Premier League 2020-21 preview No 9: Leeds United

Guardian writers’ predicted position: 10th (NB: this is not necessarily Louise Taylor’s prediction but the average of our writers’ tips)

Last season’s position: 1st in the Championship

Odds to win the league (via Oddschecker): 200-1

Like a lot of Yorkshiremen Steve McClaren once dreamt of managing Leeds. He never did – although there was a time when it came very close to happening – but the former Middlesbrough, FC Twente, Newcastle and England head coach fully understands the innate uncertainty of pre-season.

“You never quite know what’s going to happen,” McClaren reflected during those Newcastle days. “No manager does and if they say they do they’re lying. You hope your plan’s going to work and you know you’ve done all the right things in training but, until your team actually starts playing games, there’s always that element of doubt. No one’s ever really sure.”

Right now Leeds are shrouded in considerable uncertainty.

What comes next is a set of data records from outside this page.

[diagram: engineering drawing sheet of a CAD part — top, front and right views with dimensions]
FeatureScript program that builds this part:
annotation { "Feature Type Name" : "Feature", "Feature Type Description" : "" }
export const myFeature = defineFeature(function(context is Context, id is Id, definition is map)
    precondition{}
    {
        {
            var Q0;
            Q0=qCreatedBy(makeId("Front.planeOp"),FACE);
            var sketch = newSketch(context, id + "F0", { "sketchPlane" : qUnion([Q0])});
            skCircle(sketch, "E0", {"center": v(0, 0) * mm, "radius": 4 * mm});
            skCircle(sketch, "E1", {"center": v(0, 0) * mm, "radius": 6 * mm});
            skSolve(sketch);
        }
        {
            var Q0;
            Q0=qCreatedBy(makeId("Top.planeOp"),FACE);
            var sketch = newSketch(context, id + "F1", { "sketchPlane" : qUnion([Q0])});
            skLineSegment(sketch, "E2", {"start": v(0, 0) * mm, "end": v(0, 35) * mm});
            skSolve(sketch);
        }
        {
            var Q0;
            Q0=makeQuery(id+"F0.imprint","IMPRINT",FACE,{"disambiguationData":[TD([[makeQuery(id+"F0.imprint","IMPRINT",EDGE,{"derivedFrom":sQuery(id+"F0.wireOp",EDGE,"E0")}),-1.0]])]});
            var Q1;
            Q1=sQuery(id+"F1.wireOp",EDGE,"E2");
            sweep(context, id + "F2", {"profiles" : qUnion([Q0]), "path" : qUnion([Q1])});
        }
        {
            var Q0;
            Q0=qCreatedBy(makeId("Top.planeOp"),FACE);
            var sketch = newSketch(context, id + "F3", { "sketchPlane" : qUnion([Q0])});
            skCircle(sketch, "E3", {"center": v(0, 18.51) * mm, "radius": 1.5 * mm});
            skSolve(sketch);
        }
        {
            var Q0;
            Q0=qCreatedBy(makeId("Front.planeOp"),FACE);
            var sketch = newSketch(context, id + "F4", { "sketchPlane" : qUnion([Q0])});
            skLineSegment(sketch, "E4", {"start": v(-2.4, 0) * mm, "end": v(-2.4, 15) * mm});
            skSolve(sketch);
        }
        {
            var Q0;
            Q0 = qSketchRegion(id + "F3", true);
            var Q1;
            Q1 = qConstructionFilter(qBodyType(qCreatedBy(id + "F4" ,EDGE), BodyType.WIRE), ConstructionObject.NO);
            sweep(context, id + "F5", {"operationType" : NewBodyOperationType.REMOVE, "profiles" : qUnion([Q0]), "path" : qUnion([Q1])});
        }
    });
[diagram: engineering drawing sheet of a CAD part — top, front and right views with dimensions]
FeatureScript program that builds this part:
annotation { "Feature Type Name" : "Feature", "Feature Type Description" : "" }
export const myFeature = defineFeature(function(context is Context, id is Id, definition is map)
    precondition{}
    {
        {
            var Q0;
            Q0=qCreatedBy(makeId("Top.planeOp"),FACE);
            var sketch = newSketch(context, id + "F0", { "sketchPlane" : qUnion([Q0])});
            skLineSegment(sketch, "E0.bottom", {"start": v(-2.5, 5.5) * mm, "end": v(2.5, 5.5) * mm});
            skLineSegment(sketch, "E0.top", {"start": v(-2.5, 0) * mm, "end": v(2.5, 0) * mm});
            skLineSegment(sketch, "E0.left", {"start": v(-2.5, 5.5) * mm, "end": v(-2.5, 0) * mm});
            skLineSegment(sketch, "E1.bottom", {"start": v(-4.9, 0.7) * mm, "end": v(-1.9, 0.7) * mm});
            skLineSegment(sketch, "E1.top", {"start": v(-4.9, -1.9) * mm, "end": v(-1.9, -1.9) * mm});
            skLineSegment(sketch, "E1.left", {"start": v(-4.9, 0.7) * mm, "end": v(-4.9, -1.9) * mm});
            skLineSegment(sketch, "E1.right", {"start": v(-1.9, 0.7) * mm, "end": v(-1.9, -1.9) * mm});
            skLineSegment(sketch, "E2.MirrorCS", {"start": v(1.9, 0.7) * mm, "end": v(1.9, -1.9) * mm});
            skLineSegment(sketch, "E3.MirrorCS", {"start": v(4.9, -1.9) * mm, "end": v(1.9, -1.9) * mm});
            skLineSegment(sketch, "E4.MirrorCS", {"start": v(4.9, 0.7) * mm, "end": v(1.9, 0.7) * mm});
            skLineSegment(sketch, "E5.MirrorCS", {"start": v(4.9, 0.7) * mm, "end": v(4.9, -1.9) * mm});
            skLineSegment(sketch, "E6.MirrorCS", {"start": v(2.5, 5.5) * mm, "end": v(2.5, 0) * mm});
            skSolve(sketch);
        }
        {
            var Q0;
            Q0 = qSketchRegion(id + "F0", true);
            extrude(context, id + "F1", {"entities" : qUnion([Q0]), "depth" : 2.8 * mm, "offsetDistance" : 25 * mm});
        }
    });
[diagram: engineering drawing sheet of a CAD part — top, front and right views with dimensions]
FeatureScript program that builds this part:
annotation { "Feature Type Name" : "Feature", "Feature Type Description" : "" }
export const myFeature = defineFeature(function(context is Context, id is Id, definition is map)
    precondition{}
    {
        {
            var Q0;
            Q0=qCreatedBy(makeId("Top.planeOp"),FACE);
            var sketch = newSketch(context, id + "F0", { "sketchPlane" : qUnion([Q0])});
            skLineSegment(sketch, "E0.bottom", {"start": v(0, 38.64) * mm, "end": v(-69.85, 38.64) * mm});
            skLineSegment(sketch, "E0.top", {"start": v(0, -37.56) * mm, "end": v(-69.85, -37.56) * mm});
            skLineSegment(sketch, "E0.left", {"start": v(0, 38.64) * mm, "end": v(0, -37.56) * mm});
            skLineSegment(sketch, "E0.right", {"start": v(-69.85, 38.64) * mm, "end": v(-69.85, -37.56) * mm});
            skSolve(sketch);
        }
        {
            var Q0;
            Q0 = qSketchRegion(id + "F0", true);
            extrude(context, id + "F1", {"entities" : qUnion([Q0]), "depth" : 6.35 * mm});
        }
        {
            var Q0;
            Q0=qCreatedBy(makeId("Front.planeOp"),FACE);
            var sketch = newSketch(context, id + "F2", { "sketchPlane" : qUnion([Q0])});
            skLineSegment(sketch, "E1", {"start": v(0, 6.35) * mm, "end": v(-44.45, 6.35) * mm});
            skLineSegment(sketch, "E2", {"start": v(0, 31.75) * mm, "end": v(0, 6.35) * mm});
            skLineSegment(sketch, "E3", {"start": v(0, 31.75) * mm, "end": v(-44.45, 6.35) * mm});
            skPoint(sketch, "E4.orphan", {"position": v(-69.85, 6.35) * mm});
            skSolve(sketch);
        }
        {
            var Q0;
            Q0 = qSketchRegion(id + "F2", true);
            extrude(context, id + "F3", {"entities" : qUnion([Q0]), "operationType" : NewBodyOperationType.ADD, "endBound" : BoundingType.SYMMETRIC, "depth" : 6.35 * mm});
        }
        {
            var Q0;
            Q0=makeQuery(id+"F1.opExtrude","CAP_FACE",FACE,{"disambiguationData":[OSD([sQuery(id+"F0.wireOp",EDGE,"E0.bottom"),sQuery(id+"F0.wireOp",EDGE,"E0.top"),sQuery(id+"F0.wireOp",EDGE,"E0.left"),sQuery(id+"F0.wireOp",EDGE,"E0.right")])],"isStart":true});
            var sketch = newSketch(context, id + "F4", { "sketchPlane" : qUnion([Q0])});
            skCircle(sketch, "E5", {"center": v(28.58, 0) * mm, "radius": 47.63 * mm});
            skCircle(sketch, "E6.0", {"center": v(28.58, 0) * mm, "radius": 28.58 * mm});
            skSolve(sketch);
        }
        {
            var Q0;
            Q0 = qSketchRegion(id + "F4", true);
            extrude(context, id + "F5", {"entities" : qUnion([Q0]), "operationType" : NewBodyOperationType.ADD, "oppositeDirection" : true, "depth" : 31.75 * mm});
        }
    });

There’s plenty of excitement, giddy optimism even, but it is impossible to predict what will happen when Marcelo Bielsa is perched back on his blue technical area bucket and his team cross the white line.

Will they emulate the audaciously upward trajectory Sheffield United took last season? Or might Norwich’s gallant struggles be a more realistic template? Yes, in Bielsa, Leeds possess one of the world’s foremost tactical brains but his squad do not mirror their manager’s brilliance.

Moreover their style – high-energy pressing, intricate positional interchanging, perfectly timed overloads, advanced discipline – is relentlessly demanding. Admittedly Mauricio Pochettino, like Pep Guardiola and Zinedine Zidane a true Bielsaite, played a version of the same sort of style at Tottenham but he had better players.

Such caution is leavened by the success of Sheffield United’s swashbuckling overlapping centre-halves in a side of what had once been regarded as strictly League One players. Not to mention the doom-mongers who claimed Leeds and Bielsa would crash and burn in the Championship.

How they finished

Instead, led by the excellent captain and centre-half Liam Cooper – and, remember, he was initially dubbed “League One Liam” – they blew away the second tier. Leeds would probably have been promoted before lockdown had Patrick Bamford’s finishing been as good as his movement.

Given that chances are rarer in the Premier League, Leeds fans must pray that Rodrigo, the £27m marquee Spain striker signed from Valencia, does not mislay his shooting boots as often as Bamford.

The fee for Rodrigo, who can be highly effective in a deeper No 10 style role and has also operated as a winger, could rise to £36m and he is set to collect around £100,000 a week, so Bielsa needs the club’s most expensive signing since Rio Ferdinand’s £18m acquisition from West Ham 20 years ago to hit the ground running.

Further back, Leeds were disappointed when Ben White, last season’s star loanee at centre-half, signed a new contract with Brighton but Bielsa has endeavoured to mitigate the loss of White by signing the Germany international Robin Koch from Freiburg as Cooper’s new partner.